Dans l’ancienne liturgie, dont les prêtres les plus âgés se souviennent encore, la Messe commençait par la prière au bas de l’autel, et les premières paroles du psaume disaient : " Introibo ad altare Dei — ad Deum, qui laetificat inventutem meam " (16) ( J’irai vers l’autel de Dieu, jusqu’au Dieu qui réjouit ma jeunesse ").

Le Jeudi Saint, nous retournons tous à la source de notre sacerdoce au Cénacle. Nous méditons la façon dont Jésus-Christ a fait naître ce sacerdoce en son cœur au cours de la dernière Cène.
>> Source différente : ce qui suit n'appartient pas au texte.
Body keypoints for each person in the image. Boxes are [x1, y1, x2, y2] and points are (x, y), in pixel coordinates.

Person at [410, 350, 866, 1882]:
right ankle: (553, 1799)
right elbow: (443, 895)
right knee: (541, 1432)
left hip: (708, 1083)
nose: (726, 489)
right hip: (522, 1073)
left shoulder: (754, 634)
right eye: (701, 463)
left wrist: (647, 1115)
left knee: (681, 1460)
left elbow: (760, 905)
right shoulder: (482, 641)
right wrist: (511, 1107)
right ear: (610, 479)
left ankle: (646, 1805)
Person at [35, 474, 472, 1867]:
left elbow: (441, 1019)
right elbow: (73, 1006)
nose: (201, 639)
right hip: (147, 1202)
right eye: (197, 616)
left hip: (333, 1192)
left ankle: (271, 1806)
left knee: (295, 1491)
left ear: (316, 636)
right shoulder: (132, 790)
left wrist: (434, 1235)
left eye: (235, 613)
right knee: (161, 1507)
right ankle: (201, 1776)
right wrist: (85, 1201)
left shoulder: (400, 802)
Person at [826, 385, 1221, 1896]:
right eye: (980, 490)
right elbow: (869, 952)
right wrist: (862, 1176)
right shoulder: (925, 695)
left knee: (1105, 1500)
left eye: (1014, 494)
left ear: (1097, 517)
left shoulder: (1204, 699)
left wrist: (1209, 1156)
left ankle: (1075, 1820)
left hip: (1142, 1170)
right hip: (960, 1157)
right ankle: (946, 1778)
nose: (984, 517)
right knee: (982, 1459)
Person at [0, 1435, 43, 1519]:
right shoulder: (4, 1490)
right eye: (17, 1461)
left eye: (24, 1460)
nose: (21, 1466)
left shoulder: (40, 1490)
Nous méditons aussi sur la façon dont il est né dans le cœur de chacun de nous.

En ce jour, chers frères, je voudrais souhaiter à tous et à chacun d’entre vous — quels que soient votre âge et la génération à laquelle vous appartenez — que " avancer jusqu’à l’autel de Dieu " (suivant les termes du psaume) soit pour vous la source de la jeunesse surnaturelle de l’esprit, qui vient de Dieu même. Il " nous réjouit avec la jeunesse " de son mystère éternel dans le Christ Jésus. Comme prêtres de ce mystère du salut, nous participons aux sources mêmes de la jeunesse de Dieu : de cette " nouveauté de vie " inépuisable qui, avec le Christ, se répand dans nos cœurs d’hommes.
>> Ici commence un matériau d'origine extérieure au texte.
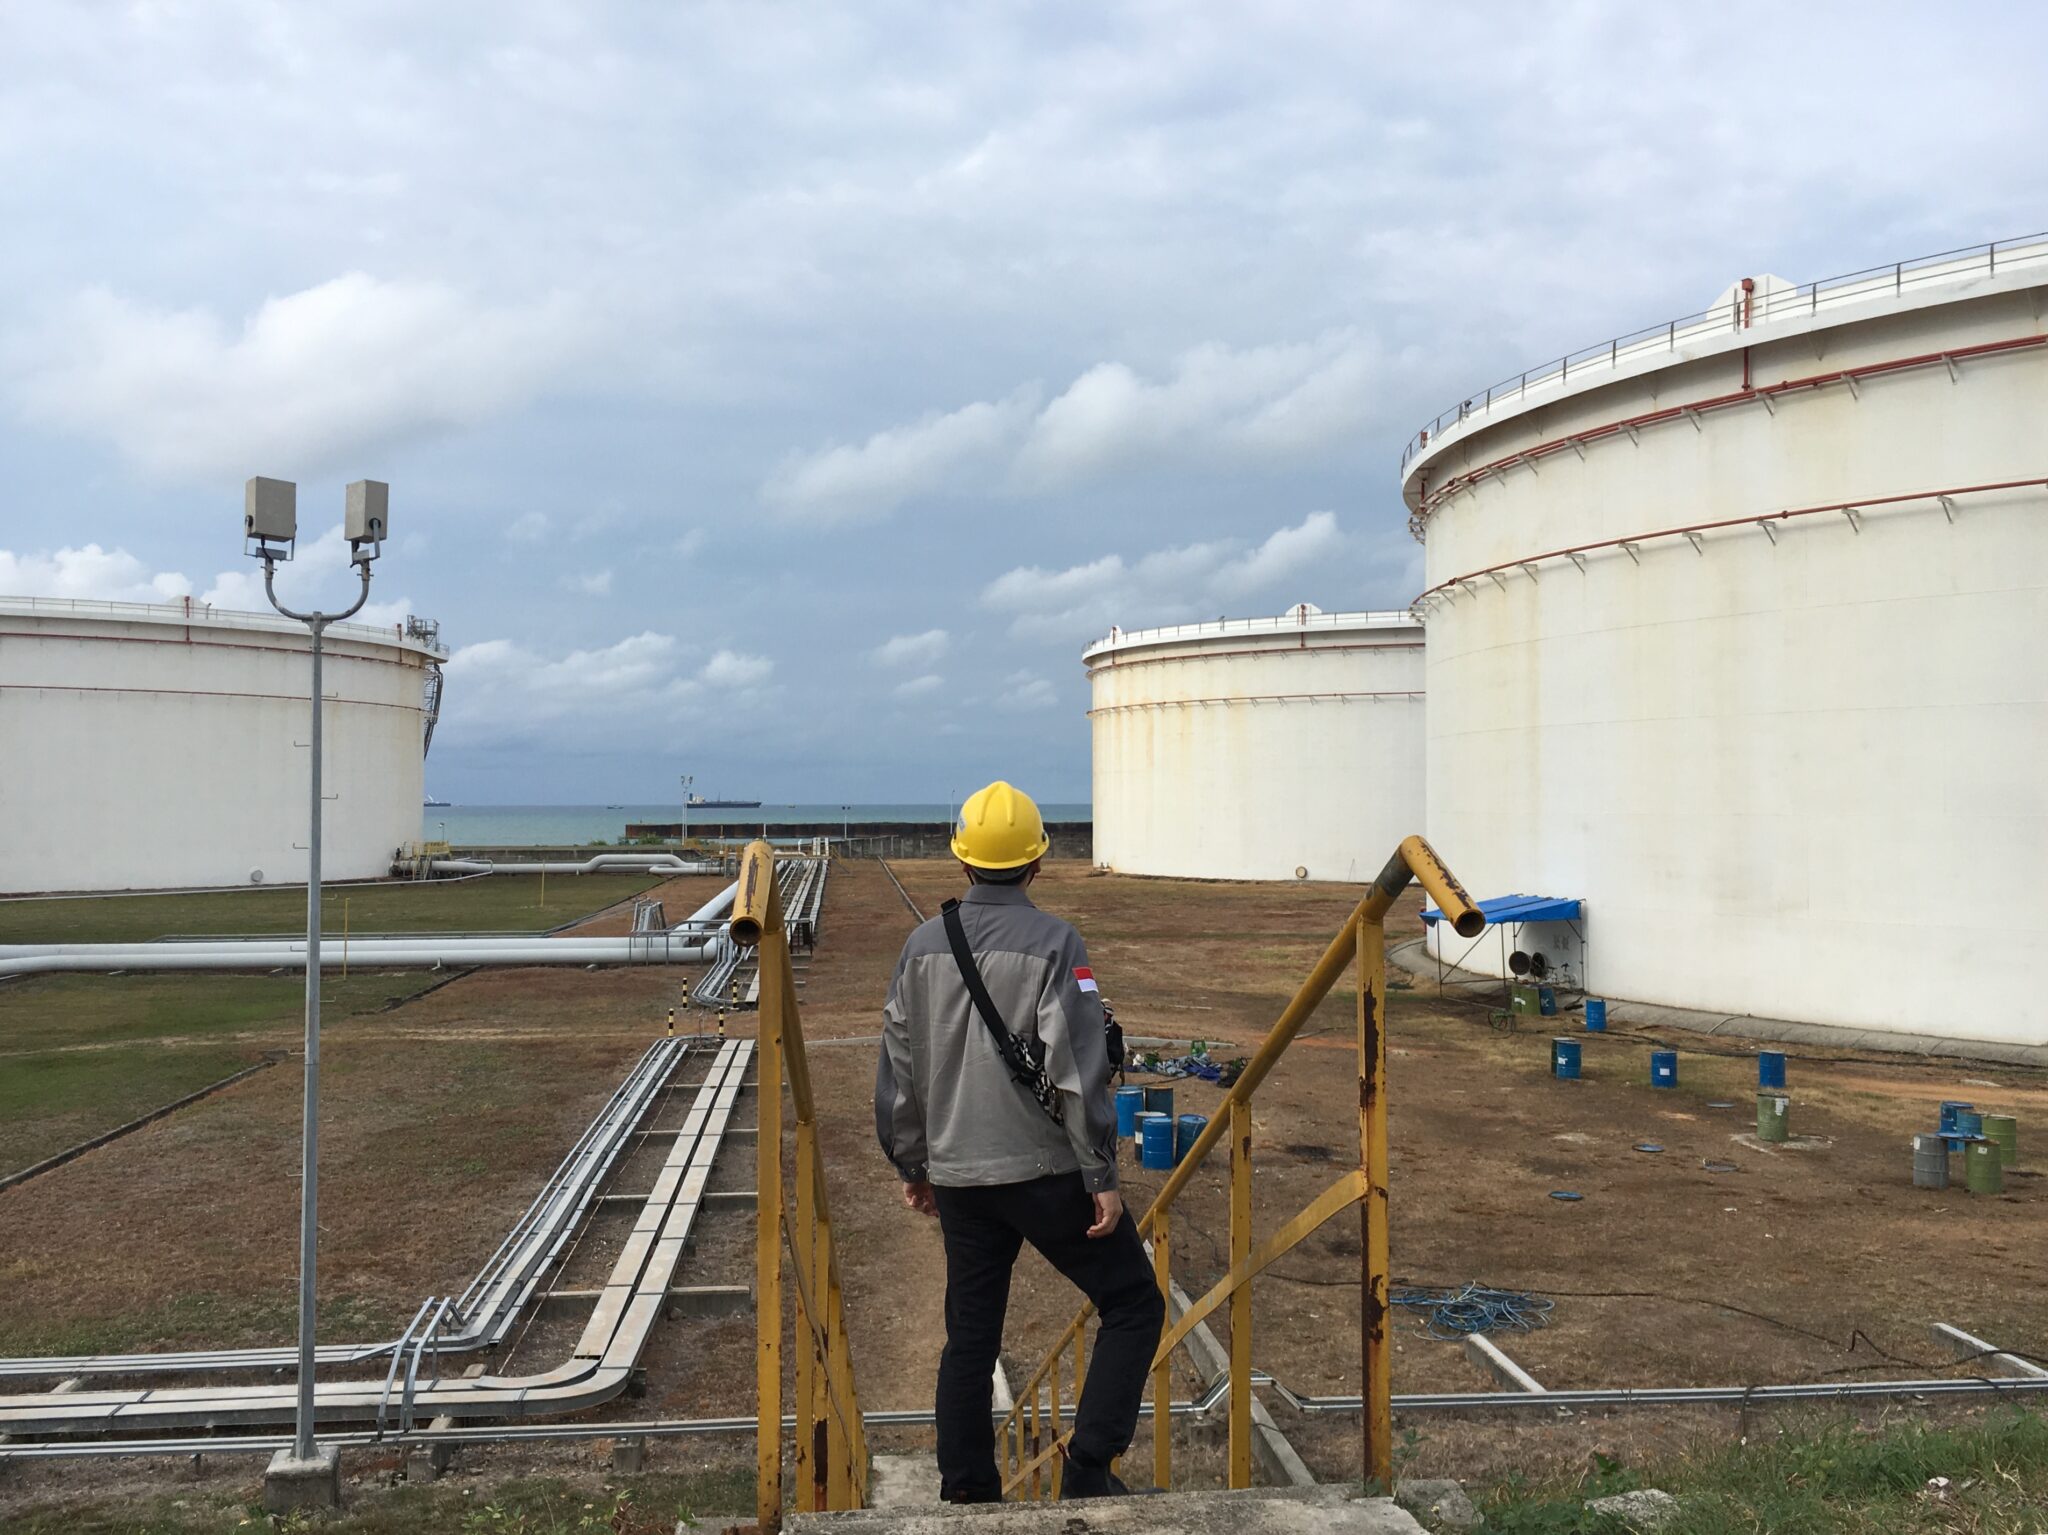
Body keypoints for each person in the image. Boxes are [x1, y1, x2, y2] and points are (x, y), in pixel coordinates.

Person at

Qu’elle devienne pour nous tous et, par nous, pour les autres, spécialement pour les jeunes, une source de vie et de sainteté Ces vœux, je les dépose dans le cœur de Celle à laquelle nous pensons en chantant : " Ave verum Corpus, natum de Maria Virgine. Vere passum, irnmolatum in Cruce pro homme. Esto nobis praegustatum mortis in examine. "

Avec toute l’affection de mon cœur et la Bénédiction Apostolique que je vous renouvelle pour soutenir votre ministère.

Du Vatican, le 31 mars 1985, Dimanche des Rameaux et de la Passion du Seigneur, en la septième année de mon Pontificat.

IOANNES PAULUS II

 


NOTES

 

(1). Ps 110 (109), 4 ; cf. He 7, 17.

(2). Lc 22, 19 ; cf. 1 Co 11, 24-25.

(3). " Vobis enim sum episcopus, vobiscum sum christianus " Serm. 340, 1 PL 38, 1483.

(4). Cf. Ps 16 (15), 5 : " Dominus pars hereditatis meae et calicis mei...

(5). Jn 15, 15-16.

(6). Cf. Mt 19, 16-22 ; Mc 10, 17-22 ; Lc 18, 18-23.

(7). Mc 10, 17.

(8). Cf. Mt 19, 17 ; Mc 10, 18 ; Lc 18, 19.

(9). S. Augustin, Confessions, III, VI, 11 : CSEL 33, p. 53.

(10). Jn 5, 17.

(11). Mc 10, 21.

(12). Mt 19, 2i ; Mc 10, 21 ; Lc 18, 22.

(13). Constitution past. sur l’Église dans le monde de ce temps Gaudium et Spes, n. 22.

(14).Cf. Ep 4, 7.

(15). Mt 9, 37-38.

(16). Ps 43 (42), 4 (version de la Vulgate).